▶ _Prompt_
Using the data below, return word for word every line from the one holding "Algorithm 2: Discrete" down to the one holding "Figure 17. Mean". Leave pictures out.
------------------------------------------------
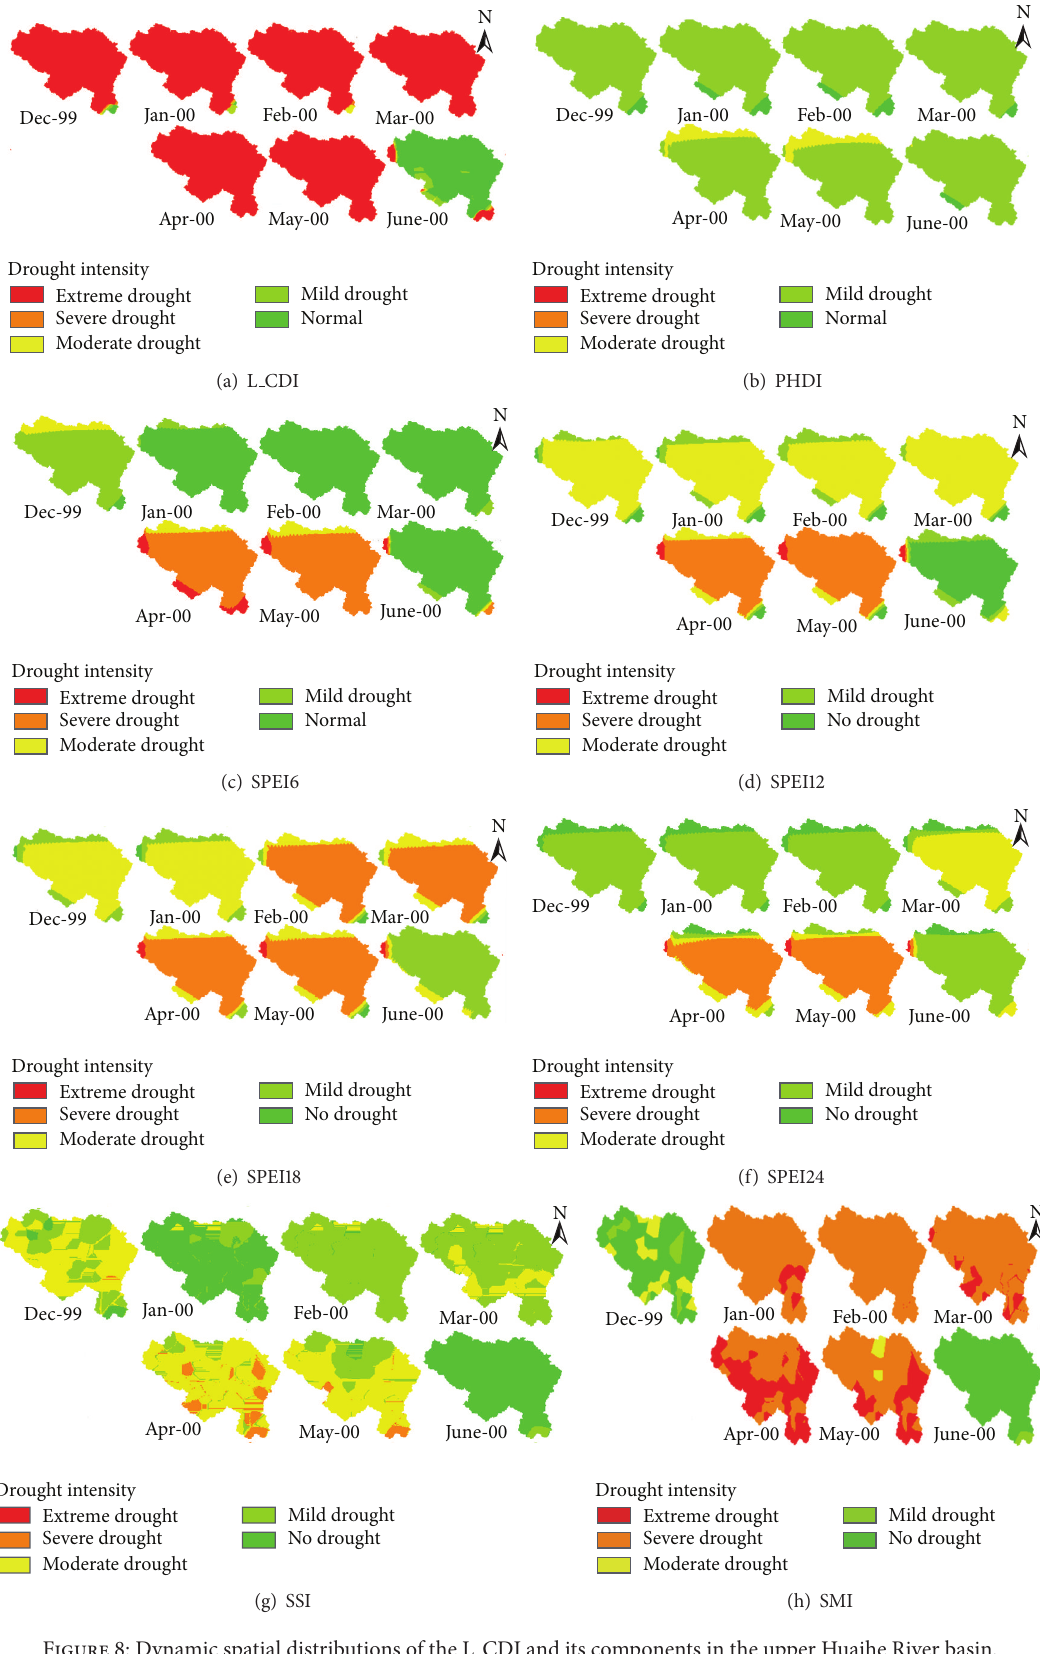
Figure 8: Dynamic spatial distributions of the L CDI and its components in the upper Huaihe River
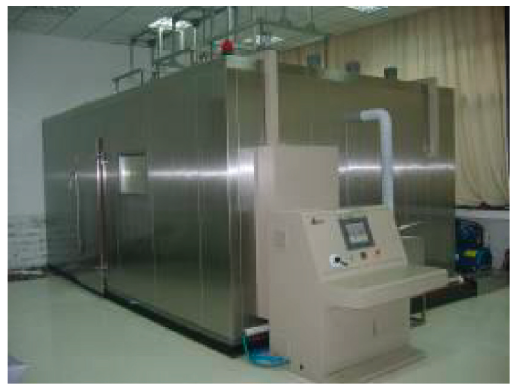
Figure 1: Artificial climate simulation and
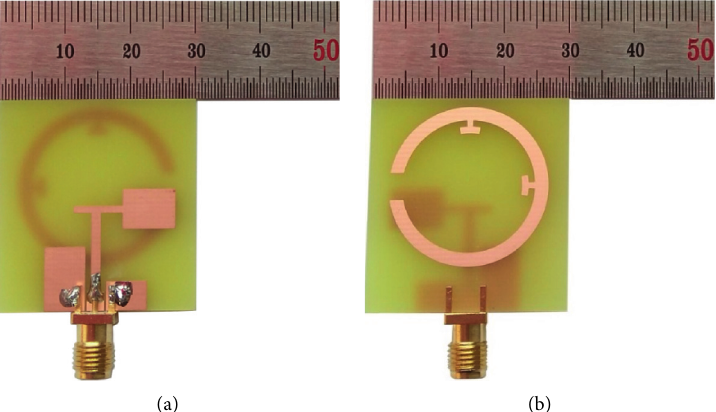
Figure 9: Photographs of the fabricated antenna: (a) front view, (b) back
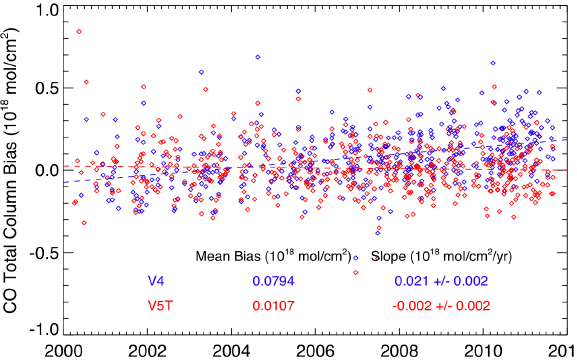
Figure 1. Time series of MOPITT V4 and V5T retrieval bias for total column CO Fig. 1. Time series of MOPITT V4 and V5T retrieval bias for to- determined from valida?on results using in situ CO profiles from NOAA sites (listed in text). Retrieval bias sta?s?cs (including long-­‐term driI) for individual sites are consistent tal column CO determined from validation results using in situ CO with the overall sta?s?cs, i.e., no clear geographical dependence is observed in the profiles from NOAA sites (listed in text). Retrieval bias statistics valida?on results. (including long-term drift) for individual sites are consistent with the overall statistics, i.e., no clear geographical dependence is ob- served in the validation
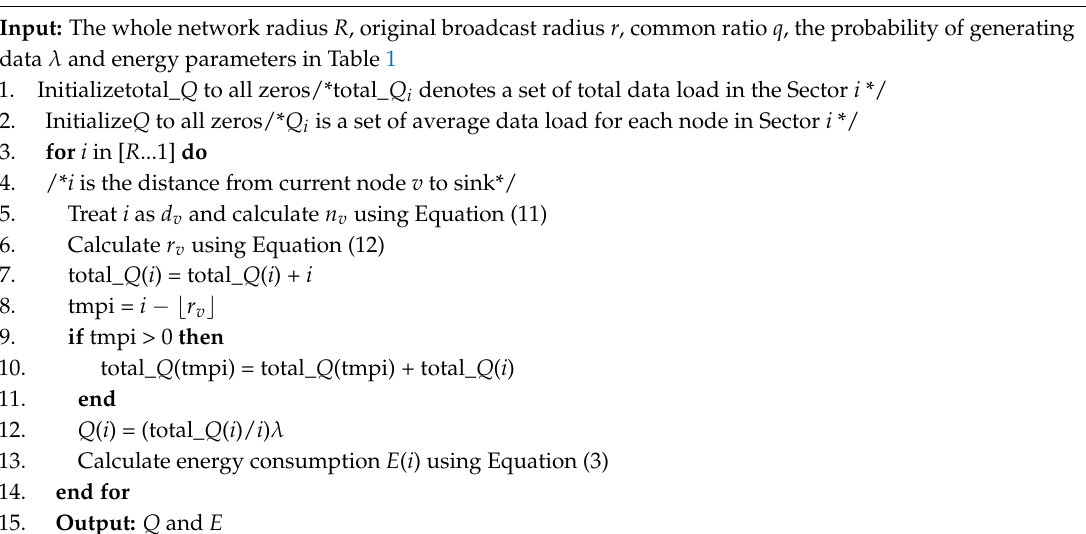
Algorithm 2: Discrete method to calculate data load and energy consumption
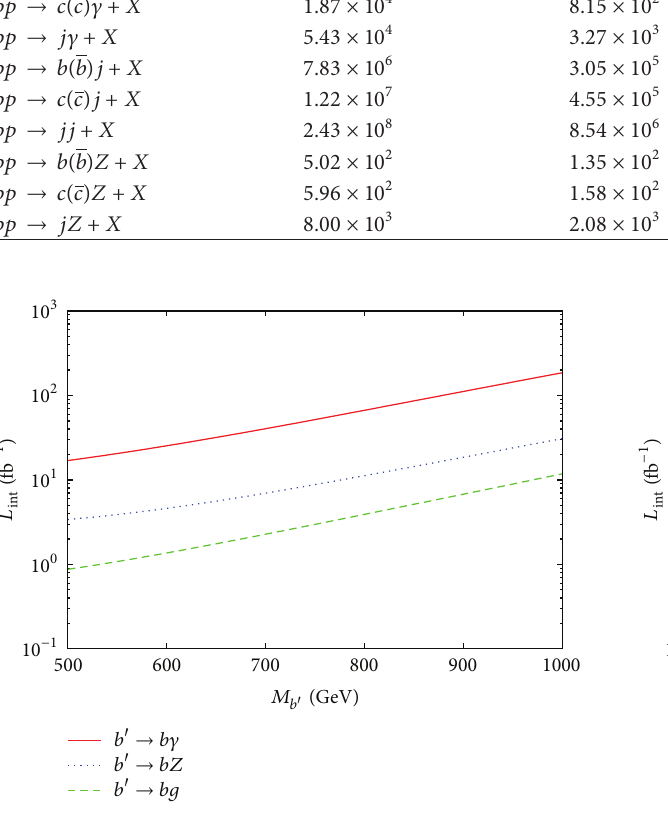
Figure 15: The same as Figure 13, but for parametrization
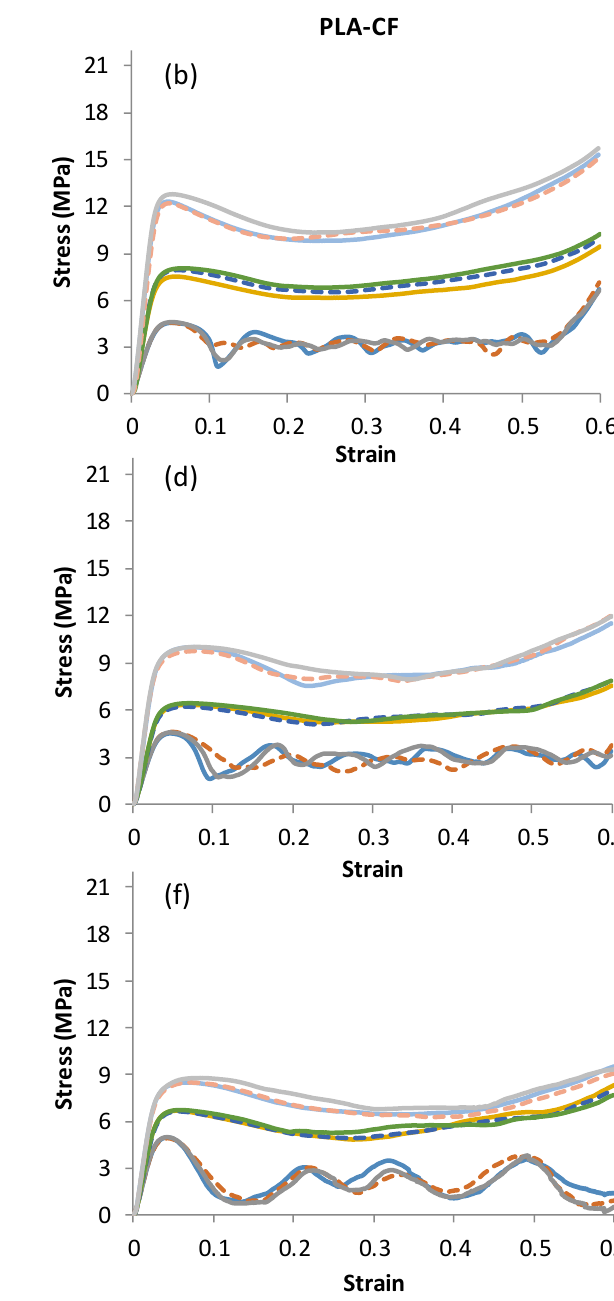
Figure 9. Stress – strain curves until 60% strain of Primitive, Gyroid, and Diamond structures at 30% RD: ( a , b ) 6 mm cell size, ( c , d ) 8 mm cell size, and ( e , f ) 12mm cell size.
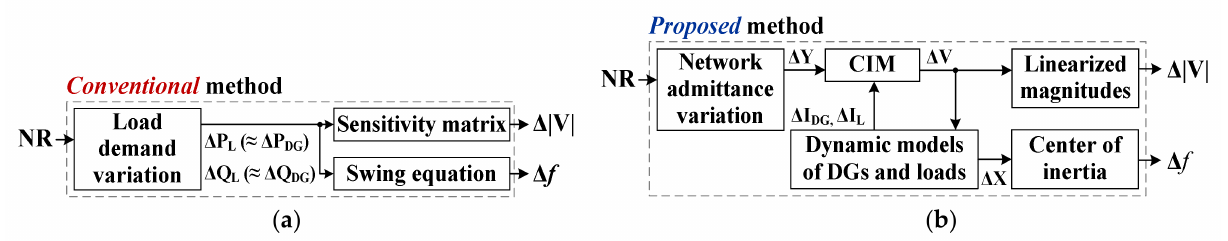
Figure 7. The ( a ) conventional and ( b ) new methods for NR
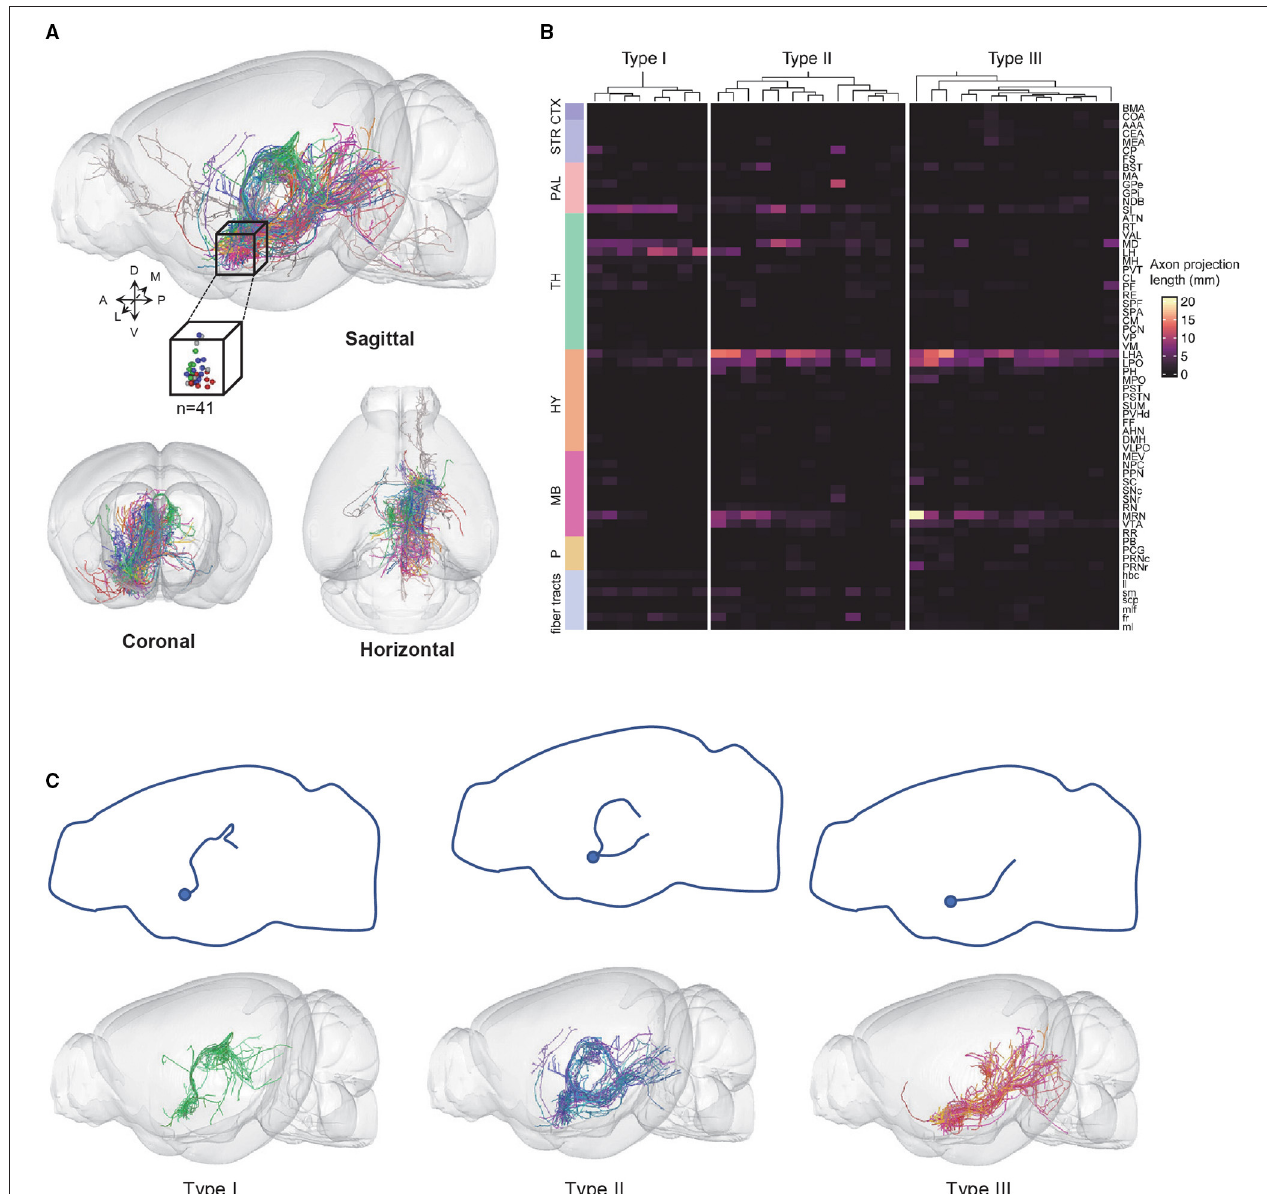
FIGURE 2 | VP neurons are classified into three types based on axonal projection patterns. (A) 3D views of 41 fully reconstructed VP neurons (top: sagittal view with the cube representing the somatic location; bottom: coronal and horizontal views). (B) The axonal fiber density of 3 VP neurons types in the entire brain. Columns represent individual neurons and rows represent brain regions; fiber tracts. (C) The projection routes of the three types of VP neurons. The top panels show a projection route schematic diagram. The bottom panels show the overlapped views of the individual VP neurons. CTX, cerebral cortex; STR, striatum; PAL, pallidum; TH, thalamus; HY, hypothalamus; MB, midbrain; P,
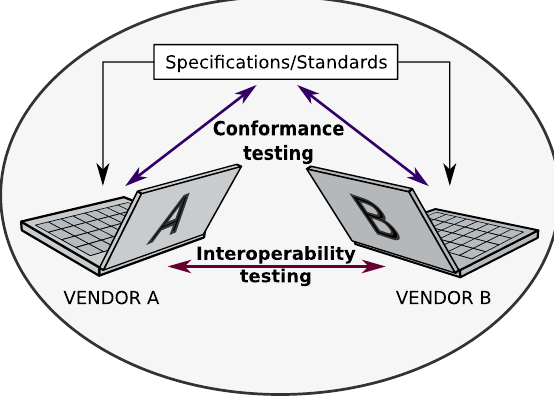
Figure 16. Peer-to-peer interoperability testing: independent implementations get connected and their cooperation is evaluated, including verification of exchanged messages (formats and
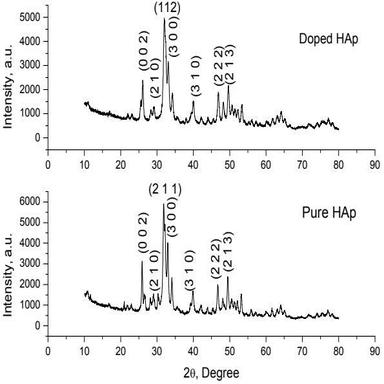
XRD pattern of pure and doped HAp powder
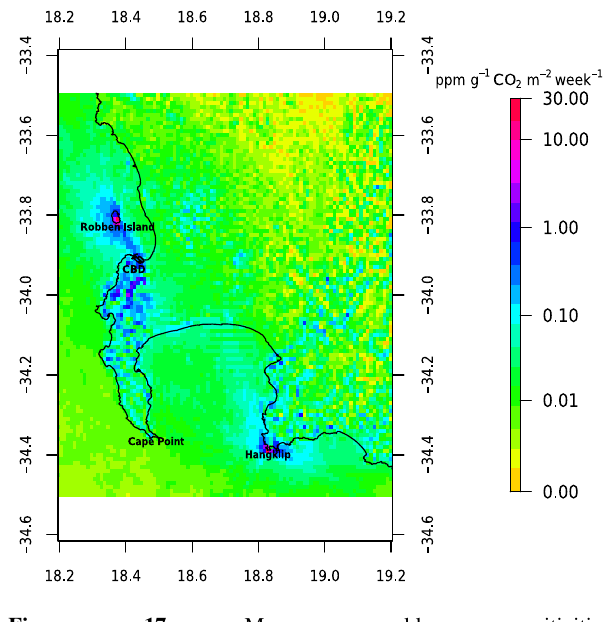
Figure 17. Mean weekly sensitivities (ppmkg − 1 CO 2 m − 2 week − 1 ) of the measurement sites at Robben Island and Hangklip to each surface source pixel, plotted on a log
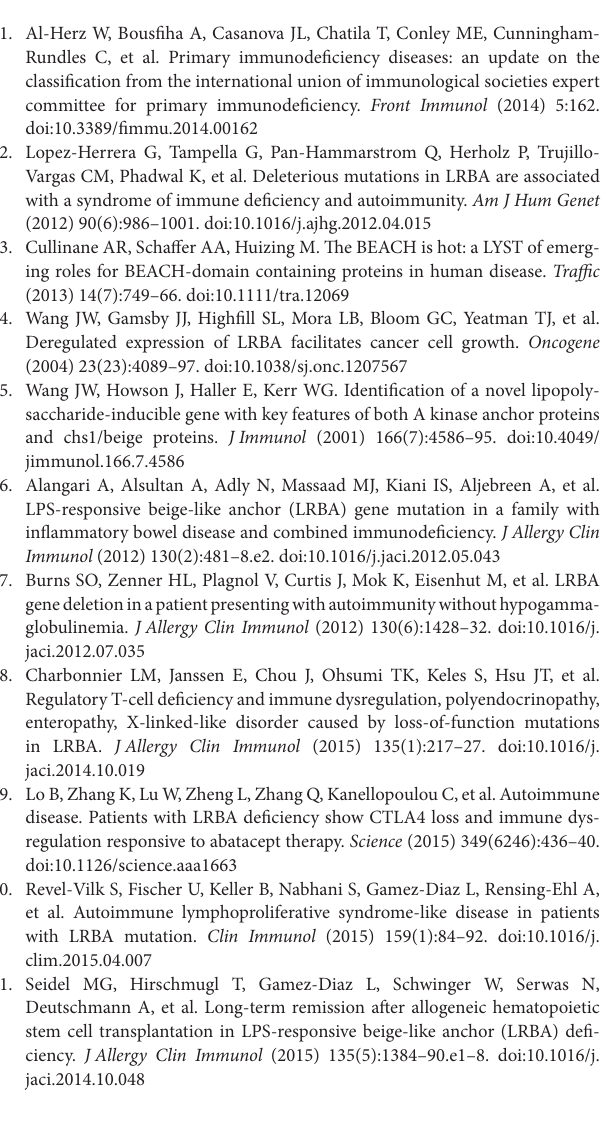
3 days (black squares) (A) , or by western blotting in fresh PBMCs from three healthy donors before and after stimulation with PHA (B) . FIGURe s4 | LRBA expression is not affected by (A) the type of anticoagulant use for blood withdrawal, by the time of withdrawal, or (B) by frozen storage. FIGURe s5 | Scatter plots representing the LRBA-MFI ratio distribution of the different 16 definitive LRBA patients (red dots), and 41 non-LRBA patients (green dots) according to their respective healthy donors (blue dots). tABLe s1 | Classification of patients with a suspicion of LRBA deficiency. tABLe s2 | LRBA mutations identified in our patient’s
------------------------------------------------
▶ _Task output_
Algorithm 2: Discrete method to calculate data load and energy consumption
Figure 15: The same as Figure 13, but for parametrization
Figure 9. Stress – strain curves until 60% strain of Primitive, Gyroid, and Diamond structures at 30% RD: ( a , b ) 6 mm cell size, ( c , d ) 8 mm cell size, and ( e , f ) 12mm cell size.
Figure 7. The ( a ) conventional and ( b ) new methods for NR
FIGURE 2 | VP neurons are classified into three types based on axonal projection patterns. (A) 3D views of 41 fully reconstructed VP neurons (top: sagittal view with the cube representing the somatic location; bottom: coronal and horizontal views). (B) The axonal fiber density of 3 VP neurons types in the entire brain. Columns represent individual neurons and rows represent brain regions; fiber tracts. (C) The projection routes of the three types of VP neurons. The top panels show a projection route schematic diagram. The bottom panels show the overlapped views of the individual VP neurons. CTX, cerebral cortex; STR, striatum; PAL, pallidum; TH, thalamus; HY, hypothalamus; MB, midbrain; P,
Figure 16. Peer-to-peer interoperability testing: independent implementations get connected and their cooperation is evaluated, including verification of exchanged messages (formats and
XRD pattern of pure and doped HAp powder
Figure 17. Mean weekly sensitivities (ppmkg − 1 CO 2 m − 2 week − 1 ) of the measurement sites at Robben Island and Hangklip to each surface source pixel, plotted on a log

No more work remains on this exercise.